What did you learn in the last seven days?

Wednesday, July 4, 2012

To the moon... and back.

Mr8 has informed me that he is going to the moon. Not anytime soon, you understand. But one day.  He has it all planned. He will go to uni, he will become an astronaut, he will walk where Neil Armstrong first walked (conspiracy theories aside).

The boy who will not go to the school canteen by himself is going to the moon.

"Won't you miss me?" I ask, looking for a few last drops of the Mum worship that he had in spades right up until about six months ago.

"Sure," he says, flicking his Margaret Pomeranz fringe out of his eyes (note to self: haircuts need to be scheduled more often than every school holidays). "But we can Skype."

Of course.

"Or," he adds, coming over for a quick hug allowing me to get a little hair ruffle in, "I'll send you a postcard."

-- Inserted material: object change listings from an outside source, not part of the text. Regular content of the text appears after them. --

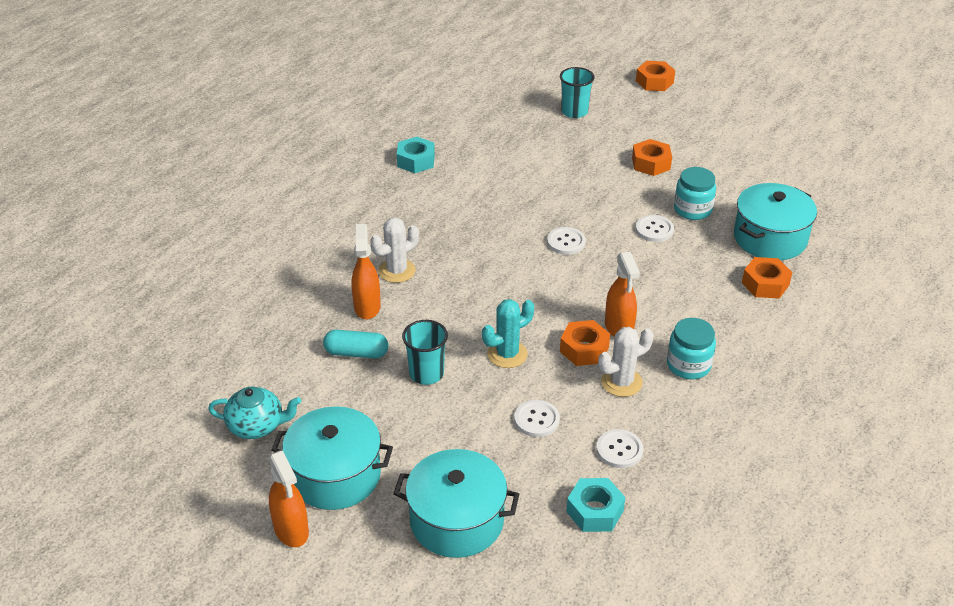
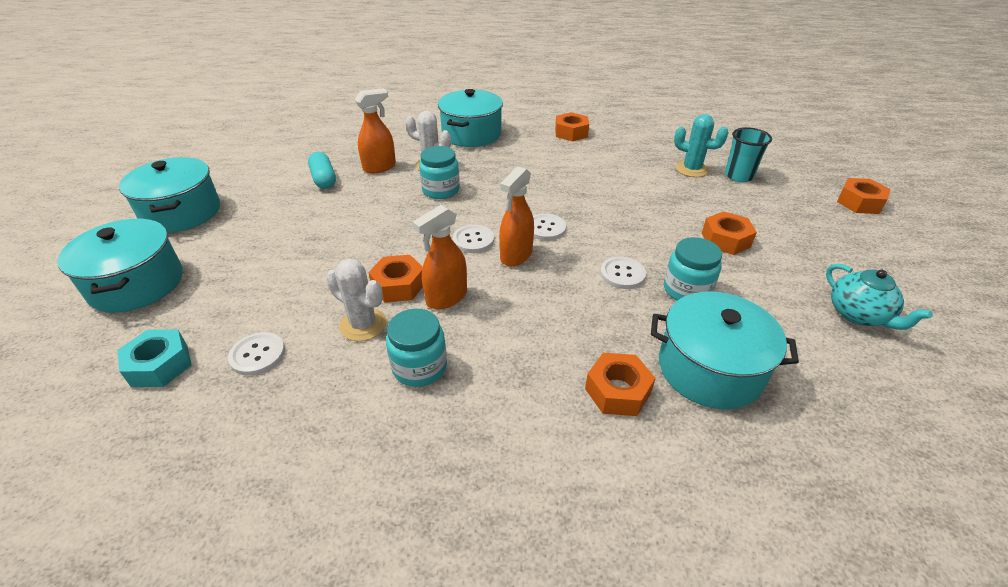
camera: 60 degrees right, 0 degrees up
(257, 426) = (226, 169): turquoise teapot -> turquoise teapot (858, 315)
(291, 530) = (118, 214): orange spray bottle -> orange spray bottle (516, 255)
(354, 223) = (471, 134): none -> turquoise pot
(416, 161) = (571, 133): turquoise nut -> orange nut
(426, 373) = (316, 214): turquoise cup -> none
(452, 280) = (441, 190): none -> turquoise jar
(507, 354) = (364, 245): turquoise cactus -> turquoise cactus (691, 169)
(536, 420) = (282, 287): white button -> white button (473, 240)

Having a blast. Wish you were here.

So what exactly would you write on a postcard from the moon?

[Image: from here]

Tuesday, July 3, 2012

So... here we are. Let the hard work begin

The Old Girl is starting to feel like home. I'm no longer going to the wrong drawer in the kitchen to find the tongs. I'm turning right instead of left to find the bathroom. I've unearthed the bandaids. Life is good.

The Builder and I have begun work on the outside. The Old Girl comes with a substantial bit of garden (see the last of the roses, left) and we realised pretty early (that is, day one) that if we didn't go in hard we'd need machetes to find our way to the front gate come summer. So I spent two hours last Friday pruning the front garden. And four hours last Saturday pruning the back garden.

So. Many. Roses.

As I attacked with my secateurs, dodging thorns and trying to work out if I was doing it right, at all, I found myself remembering this post about our one rose bush at the Fibro. About how stressed I was about making the cuts, worried I'd kill the whole bush with one wrong prune. And this post about how incredibly thrilled I was when it all started growing back.

Putting in the hard work now, laying the garden bare, will be worth all the effort when the growing season is upon us.

I can't wait for summer. This garden is going to go off.